Once upon a time the proper form for hunting varmints was to sling a hunting-weight .22 centerfire across your back, put lunch and a canteen in a pack, and hike o’er hill and dale (being careful, of course, not to step in the cowflop) to see what was there. Townsend Whelen and Warren Page loved to do this, and I did too. Now, however, any respectable varmint rifle has to weigh as much as one of Rosie O’Donnell’s buttocks, which takes the fun out of the hiking.

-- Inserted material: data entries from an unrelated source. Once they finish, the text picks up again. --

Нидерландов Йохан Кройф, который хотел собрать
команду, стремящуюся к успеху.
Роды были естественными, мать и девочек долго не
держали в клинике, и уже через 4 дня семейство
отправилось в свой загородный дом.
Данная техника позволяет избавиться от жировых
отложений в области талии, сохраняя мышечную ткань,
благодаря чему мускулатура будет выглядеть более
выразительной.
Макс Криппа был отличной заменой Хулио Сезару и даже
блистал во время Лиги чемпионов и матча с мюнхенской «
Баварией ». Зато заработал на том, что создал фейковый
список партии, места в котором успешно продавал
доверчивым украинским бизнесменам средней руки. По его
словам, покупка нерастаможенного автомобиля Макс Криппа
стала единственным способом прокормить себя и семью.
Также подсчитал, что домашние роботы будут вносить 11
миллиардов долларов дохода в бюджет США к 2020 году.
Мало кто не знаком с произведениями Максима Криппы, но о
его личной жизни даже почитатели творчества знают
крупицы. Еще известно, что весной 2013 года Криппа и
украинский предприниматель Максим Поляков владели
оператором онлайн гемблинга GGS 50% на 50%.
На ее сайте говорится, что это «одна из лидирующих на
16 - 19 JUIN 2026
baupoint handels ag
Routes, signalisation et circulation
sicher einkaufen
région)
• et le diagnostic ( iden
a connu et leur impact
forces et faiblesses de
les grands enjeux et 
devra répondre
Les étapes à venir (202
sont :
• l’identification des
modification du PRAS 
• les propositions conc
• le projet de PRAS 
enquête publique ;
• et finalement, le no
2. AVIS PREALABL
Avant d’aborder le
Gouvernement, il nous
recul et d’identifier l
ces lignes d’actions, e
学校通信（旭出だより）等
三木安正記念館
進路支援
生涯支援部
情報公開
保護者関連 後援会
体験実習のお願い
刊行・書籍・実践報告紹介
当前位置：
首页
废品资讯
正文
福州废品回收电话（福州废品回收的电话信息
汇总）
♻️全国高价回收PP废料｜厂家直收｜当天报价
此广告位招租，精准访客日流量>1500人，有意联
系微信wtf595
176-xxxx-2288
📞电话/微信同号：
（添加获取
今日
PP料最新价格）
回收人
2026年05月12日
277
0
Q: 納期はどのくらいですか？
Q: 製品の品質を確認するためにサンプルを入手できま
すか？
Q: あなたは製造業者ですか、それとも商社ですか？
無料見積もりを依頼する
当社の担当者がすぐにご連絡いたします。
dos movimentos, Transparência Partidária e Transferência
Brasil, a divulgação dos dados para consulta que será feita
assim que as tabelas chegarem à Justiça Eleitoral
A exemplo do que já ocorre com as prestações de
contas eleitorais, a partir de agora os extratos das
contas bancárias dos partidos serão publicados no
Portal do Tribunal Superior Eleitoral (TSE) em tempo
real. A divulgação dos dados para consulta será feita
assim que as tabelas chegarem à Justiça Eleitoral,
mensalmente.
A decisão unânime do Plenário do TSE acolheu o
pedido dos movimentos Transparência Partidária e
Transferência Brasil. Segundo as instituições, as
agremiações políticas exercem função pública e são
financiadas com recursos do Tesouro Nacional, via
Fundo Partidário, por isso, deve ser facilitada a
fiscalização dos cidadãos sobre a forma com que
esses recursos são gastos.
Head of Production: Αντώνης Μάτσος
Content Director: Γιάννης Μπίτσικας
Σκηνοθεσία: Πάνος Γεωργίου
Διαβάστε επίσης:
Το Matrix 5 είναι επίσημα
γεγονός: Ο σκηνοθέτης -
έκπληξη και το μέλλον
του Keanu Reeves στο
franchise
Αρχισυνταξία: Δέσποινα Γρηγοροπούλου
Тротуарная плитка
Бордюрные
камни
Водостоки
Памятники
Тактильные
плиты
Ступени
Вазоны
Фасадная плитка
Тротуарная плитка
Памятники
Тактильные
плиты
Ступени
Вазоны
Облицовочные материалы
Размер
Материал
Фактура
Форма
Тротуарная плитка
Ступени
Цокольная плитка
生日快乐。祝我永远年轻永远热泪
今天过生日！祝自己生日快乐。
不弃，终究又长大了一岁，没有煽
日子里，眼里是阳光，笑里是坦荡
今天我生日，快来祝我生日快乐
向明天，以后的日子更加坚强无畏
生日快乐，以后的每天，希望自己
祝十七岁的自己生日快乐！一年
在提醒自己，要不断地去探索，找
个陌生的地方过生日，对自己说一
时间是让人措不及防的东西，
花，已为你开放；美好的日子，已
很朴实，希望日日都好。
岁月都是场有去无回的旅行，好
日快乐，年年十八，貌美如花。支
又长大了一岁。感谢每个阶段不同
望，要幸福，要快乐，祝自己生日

Enter der Anschutz 1770, which weighs just under 8 pounds, has a medium-weight barrel of just under 22 inches, and can be carried around by a normal human being. It’s chambered in .223 only, has a big tactical bolt handle, and a very nice single-stage trigger that’s set at 2 ½ pounds. The action is actually Anschutz’ first new one in a long time, and features six (!) locking lugs and a very short 60-degree bolt lift.

The stock on my 1770 was a very, very pretty piece of fiddleback walnut with a Schweinsruken* (hog’s-back) comb, Schnabel fore-end, and very deep, full pistol grip. (I’ve just learned that in response to American demand, there will be a Classic 1770 with a straight comb, and a Luxus with a Monte Carlo comb.)

The one jarring note is a detachable in-line magazine with luminous strips along its sides. I guess they’re there to keep you from losing the thing. I didn’t have the 1770 for as long as I might have liked–there was only the one in the U.S.–and so I didn’t get the kind of accuracy out of it that I’m convinced it was capable of. Most ammo turned in 3/4-inch, 5-shot groups at 100 yards, but Ich schwore* bei Gott that if I could have wrestled with it for a while longer the groups would have measured 1/2-inch.

At $2,495 the 1770 is an expensive rifle, but it is also exotic, a wonderful piece of gunmaking, and a delightful gun to shoot. If you are jaded at all the synthetic-stocked look-alikes that grace our gunrooms, here is something truly different. Jga.anschuetz-sport.com.

*Yes, I know the umlauts are missing. You put umlauts in my MAC and I’ll use them.